O’Neill J also commented that to hold the defendant liable in negligence for installing this door pane this would be to impose upon the defendants a duty of care which would be artificial and which, in all probability, they had no real chance of discharging. Thus, in choosing this particular type of glass, which is in common usage in dwellings, it could not reasonably be said that the defendant failed in his duty as occupier of this premises, to the plaintiff, to take reasonable care to protect her from dangers on the premises.

The full judgement can be read here:

S.Major, Lacey Solicitors

IRL High Court rules that there was no negligence on the part of the defendants after the plaintiff claimed that she had slipped on some oil outside a petrol station.

De Cataldo -v- Petro Gas Group Ltd & Ors

As a result of a slip outside a petrol station, the plaintiff claimed she suffered a serious injury to her left pelvis, hip and sacrum area which had the effect of disabling her for a prolonged period of time from a variety of normal activities, namely, work for about three months, and a host of domestic activities for upwards of three years.

In respect of this latter claim, i.e. her inability to do a variety of domestic chores, she claimed that she required the assistance of a carer or nursing assistant for three years, and she submitted, in these proceedings, a claim for over €73,000 for the cost of employing three carer/nurse assistants sequentially over the time involved. She updated that claim by the provision of further particulars to include the third carer, raising the claim from approximately €69,000 to €73,490.

When the proceedings came on for hearing, this claim was abandoned, as also was the claim for €10,175 for a variety of oils and other preparations. When challenged on the making of that claim, the plaintiff’s explanation was that this claim was put in by her solicitor contrary to her instructions. In response to this evidence, Mr. Burns S.C. for the defendants, put to the plaintiff the affidavit of Mr. John Synnott, her solicitor and the exhibit therein, grounding an application by Mr. John Synnott to come off record for the plaintiff.

This affidavit and the letter exhibited paint an entirely different picture. Mr.
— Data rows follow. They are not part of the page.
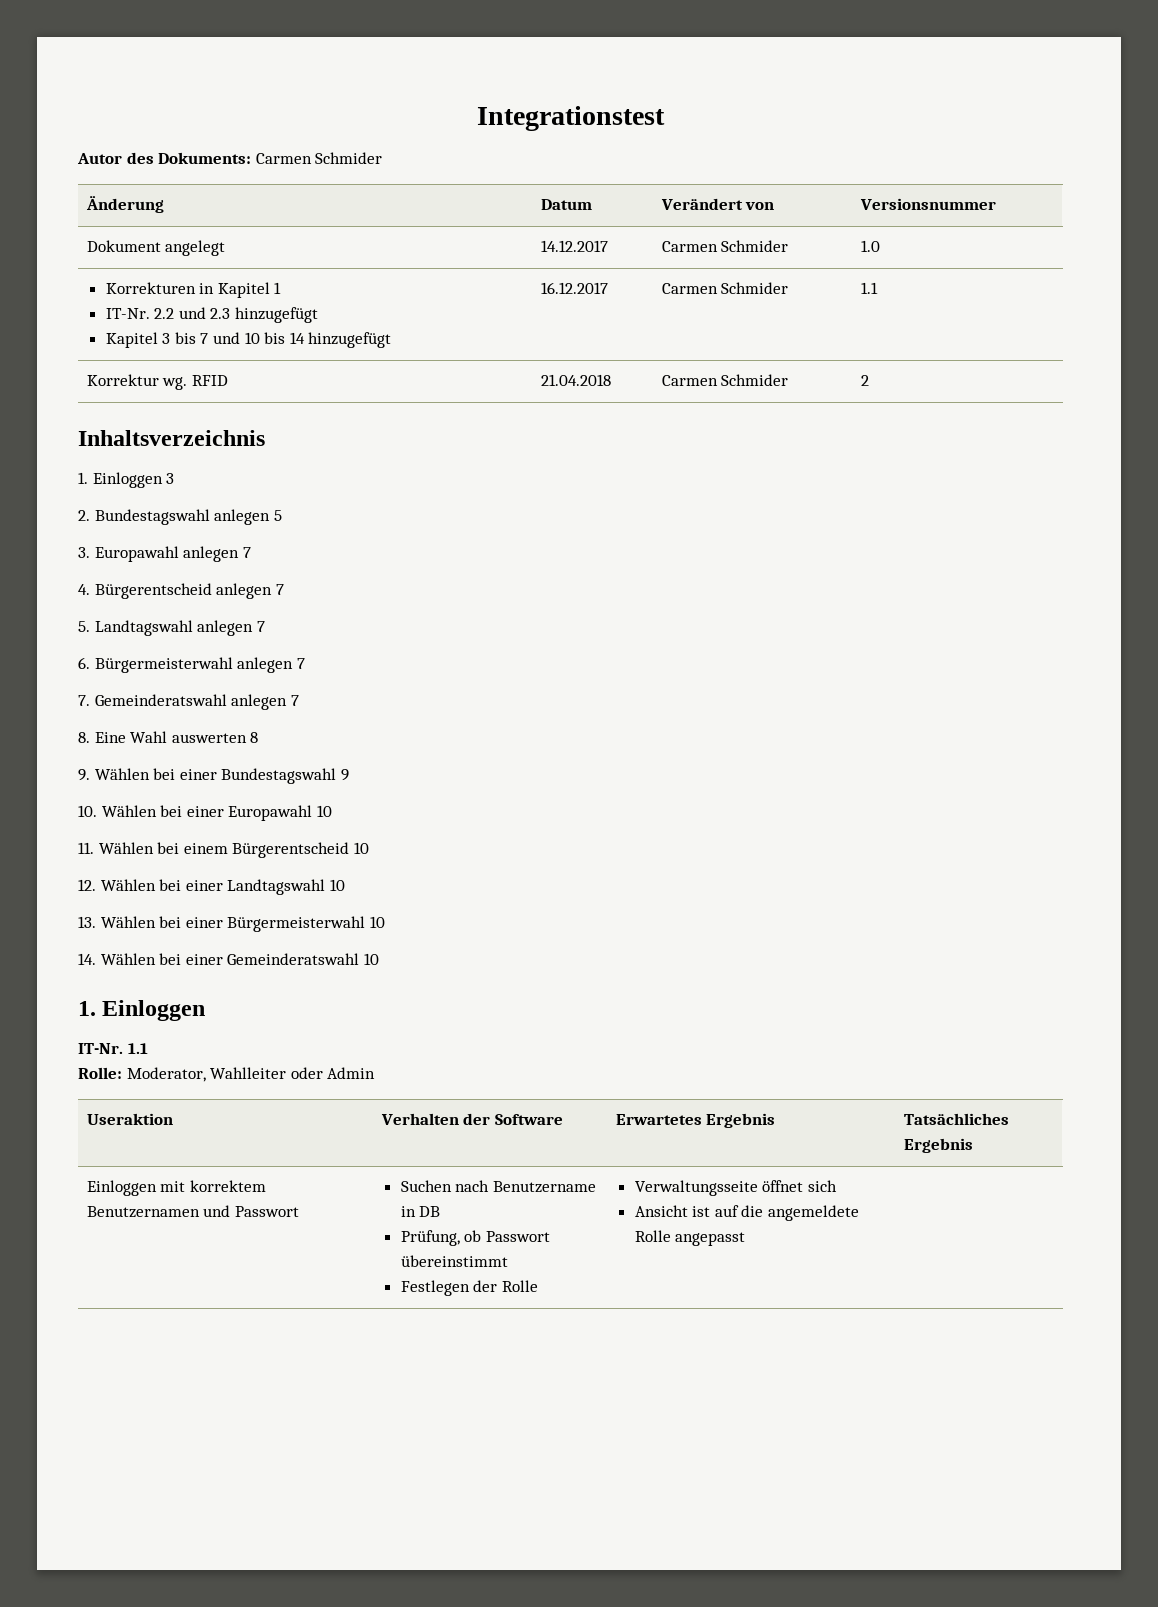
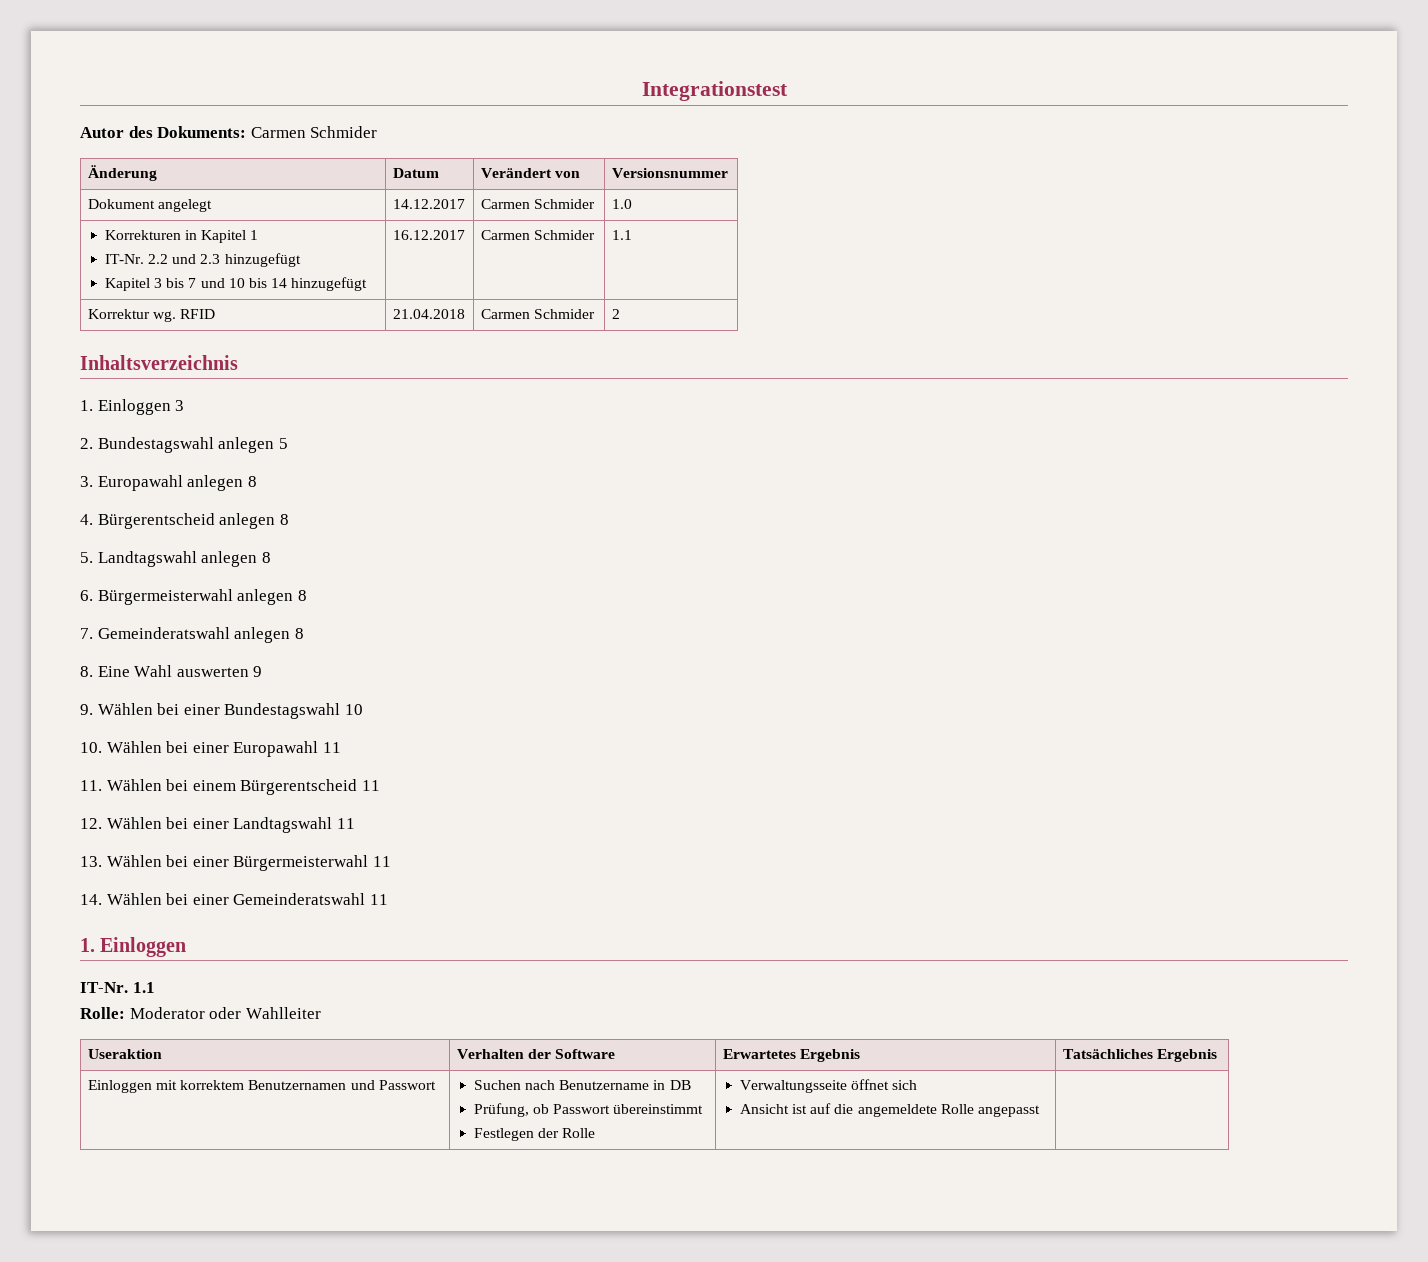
[242,547,251,558] 7 -> [247,476,257,487] 8
[275,584,284,595] 7 -> [279,514,289,525] 8
[256,621,265,632] 7 -> [261,552,271,563] 8
[296,658,305,669] 7 -> [297,590,307,601] 8
[290,695,299,706] 7 -> [294,628,304,639] 8
[250,732,259,743] 8 -> [253,666,263,677] 9
[340,769,349,781] 9 -> [344,704,363,715] 10
[316,805,332,817] 10 -> [322,742,341,753] 11
[353,842,369,854] 10 -> [361,780,380,791] 11
[329,879,345,891] 10 -> [336,818,355,829] 11
[369,916,385,928] 10 -> [372,856,391,867] 11
[363,953,379,965] 10 -> [369,894,388,905] 11
[126,1067,206,1082] Moderator, -> [129,1007,242,1019] Moderator oder
[290,1067,376,1079] oder Admin -> (321, 1013) none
Synnott applied to come off record because he was unwilling to continue acting for the plaintiff because of what he deposed to as the exaggeration by the plaintiff of her claims and, specifically, her claim for €73,490 for nursing assistants, and other incidences where he felt he had been misled by the plaintiff.

The Judge went on to comment that the plaintiff’s evidence was wholly unreliable, that he was satisfied, on the balance of probabilities that she had not slipped on oil and that the defendants were not guilty of negligence.
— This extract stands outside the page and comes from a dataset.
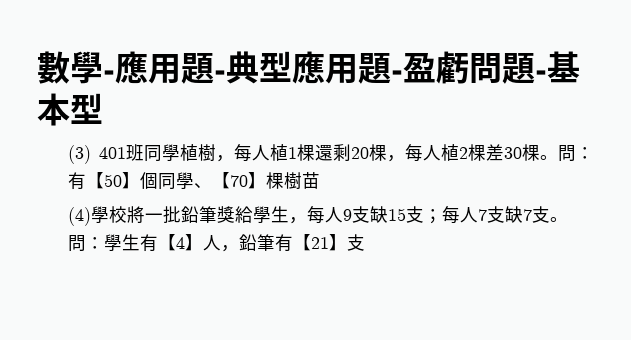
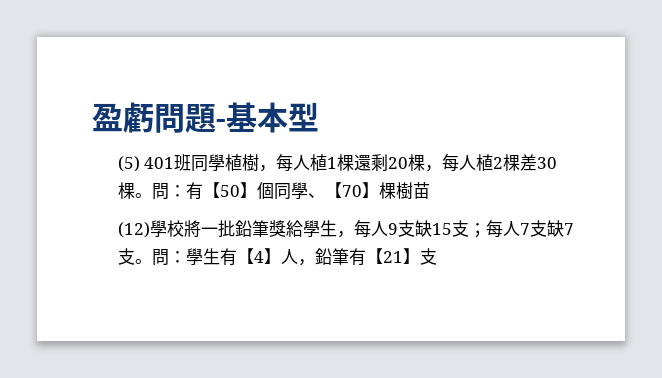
[37,51,403,84] 數學-應用題-典型應用題- -> (92, 117) none
[67,145,91,164] (3) -> [117,156,140,172] (5)
[67,207,91,226] (4) -> [117,222,150,238] (12)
The full judgement can be read here:

S. Major, Lacey Solicitors

IRL High Court ruled that there was negligence on the Defendants’ part due to the absence of a handrail at a set of steps in a restaurant.

McDonald -v- Frossway Trading as Bleu & Ors

O’Neill J noted that anyone, lay or expert, who considered the relevant features of the location of the stairs, namely, in a busy city restaurant, in an ambiance where the lighting was relatively low, the rather dark colouring of the stairs, the absence of any clear markings on the nosings of the stairs, the normal noise, hubbub and conviviality that one would expect in a restaurant of this kind late at night, the fact that diners at that time of night would be enjoying themselves and may have consumed some alcohol and the constant movement around the restaurant of patrons and staff; these features would have brought about a realisation there was a high level of risk that a diner late at night would miss their footing on the steps and stumble.

The Court ruled that the first and second named defendants could not excuse their failure by saying they engaged an independent expert contractor when the danger posed by the absence of a handrail in this location must have been readily foreseeable to them as experienced restaurateurs. They did not need the advice or assistance of an expert to appreciate such an obvious risk.